Berlin, encore et toujours…

Le titre de l’introduction de mon livre “BERLIN” est “Bas­cu­le­ment”. Bas­cu­le­ment des années 89 – 90 pour la ville et le siècle, bas­cu­le­ment des idées et des uto­pies, bas­cu­le­ment de ma propre vie dans le pas­sage à l’âge adulte…

Aujourd’hui, je suis encore dans cet état, entre-deux. Un nou­veau bas­cu­le­ment. Quit­tant le Ber­lin des années 80, pour enfin, avec 20 ans de retard, reve­nir dans celui des années 2010.

Sans juge­ment sur l’époque mal­gré mes idées reçues, sans retour au passé mal­gré mon carac­tère nos­tal­gique, sans regret mal­gré mes erreurs. Je suis dans cet état que j’affectionne le plus : le doute. Ce fré­mis­se­ment de peur de ne plus savoir qui ou quoi, où tout est remis en ques­tion.
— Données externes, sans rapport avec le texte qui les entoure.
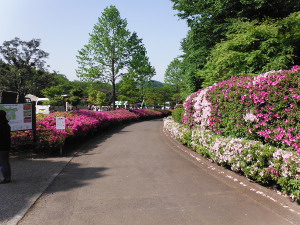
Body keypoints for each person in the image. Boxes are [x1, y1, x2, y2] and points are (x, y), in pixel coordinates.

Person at [0, 110, 11, 184]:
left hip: (1, 147)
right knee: (5, 162)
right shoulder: (6, 125)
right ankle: (7, 177)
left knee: (3, 163)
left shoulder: (1, 126)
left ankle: (6, 178)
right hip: (6, 146)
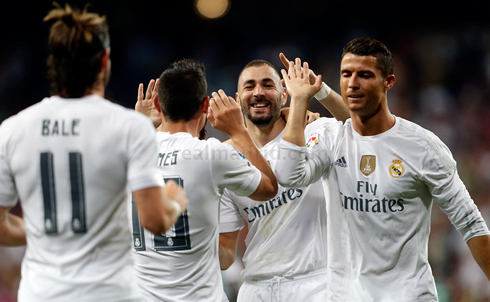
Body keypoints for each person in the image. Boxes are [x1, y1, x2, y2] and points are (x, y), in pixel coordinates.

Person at [275, 37, 490, 301]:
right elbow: (288, 175)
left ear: (388, 82)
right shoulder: (330, 137)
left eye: (364, 75)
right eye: (346, 74)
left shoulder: (422, 147)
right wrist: (301, 98)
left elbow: (471, 224)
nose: (353, 83)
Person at [0, 3, 188, 302]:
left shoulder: (12, 130)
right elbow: (154, 220)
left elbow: (1, 225)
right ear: (104, 60)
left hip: (42, 293)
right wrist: (175, 203)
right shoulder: (129, 126)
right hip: (110, 293)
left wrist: (46, 229)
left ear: (54, 62)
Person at [132, 58, 278, 302]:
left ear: (158, 104)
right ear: (205, 105)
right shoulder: (212, 154)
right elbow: (269, 188)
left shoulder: (129, 152)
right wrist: (239, 132)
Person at [218, 58, 349, 302]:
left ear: (284, 95)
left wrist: (319, 90)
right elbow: (225, 256)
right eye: (249, 86)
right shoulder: (225, 160)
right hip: (256, 288)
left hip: (316, 284)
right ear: (238, 99)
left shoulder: (313, 131)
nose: (258, 92)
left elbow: (358, 126)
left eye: (268, 85)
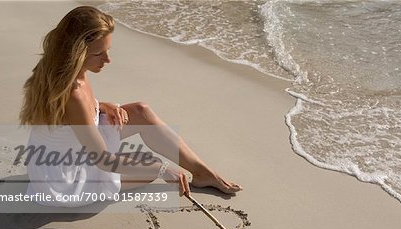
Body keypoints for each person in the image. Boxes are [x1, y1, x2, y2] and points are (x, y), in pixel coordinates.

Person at [19, 6, 241, 207]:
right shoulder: (72, 93)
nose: (108, 60)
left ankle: (202, 172)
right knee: (151, 167)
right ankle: (174, 170)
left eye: (108, 50)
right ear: (75, 53)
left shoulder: (59, 68)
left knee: (140, 111)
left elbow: (72, 116)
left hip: (74, 148)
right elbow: (103, 160)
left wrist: (102, 106)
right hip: (65, 180)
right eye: (99, 53)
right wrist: (163, 169)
Ce sen­ti­ment de ne peut-être plus être à la hau­teur de cette nou­velle période.

Vais-je savoir encore racon­ter des his­toires en images qui tien­dront la route ?

La réponse vien­dra des autres et du temps.

Suis-je encore capable de repar­tir de rien, de créer les condi­tions de mon éton­ne­ment, de mon émer­veille­ment pour le monde ?

Il suf­fit de faire la petite liste de mots sui­vants :

Spar­ta­kistes, III° Reich , Ges­tapo, solu­tion finale, Deuxième Guerre Mon­diale, blo­cus, pont aérien, DDR, Vopo, Guerre froide, Mur, espion­nage…

pour que l’on sente le fris­son de la trans­cen­dance de la Grande His­toire bien trop immense, pour que les images affluent…

Le souffle de Ber­lin fut tel­le­ment fort durant tout le 20ème siècle, il emporta tant de monde à la mort que l’on entre encore dans cette ville comme dans un sanctuaire.

J’ai peur de ne plus savoir sai­sir que la sur­face des choses et de bas­cu­ler à mon tour dans le risque qui pèse sur la ville, le pas­tiche de sa propre histoire.

Pour­tant si la ville ne doit rien oublier de son lourd passé, elle doit aussi vivre sa nou­velle his­toire, réin­ven­ter un uni­ver­sa­lisme au-delà des fêtes tech­nos, des tou­ristes qui viennent y boire jusqu’au coma éthy­lique et des gen­tri­fieurs qui achètent à tour de bras des appar­te­ments encore bon mar­ché en vue de plus-values juteuses. La gan­grène du fric n’épargne personne…

Je refais la visite de ces lieux “mythiques” dont la force demeure mal­gré tout, entre dés­illu­sion et kitch, à l’image de la vie, à l’image de la ville…

Mon séjour fut trop rapide pour que je puisse avoir le temps de construire une nou­velle his­toire, le pro­chain voyage sera celui de quelque chose de nouveau.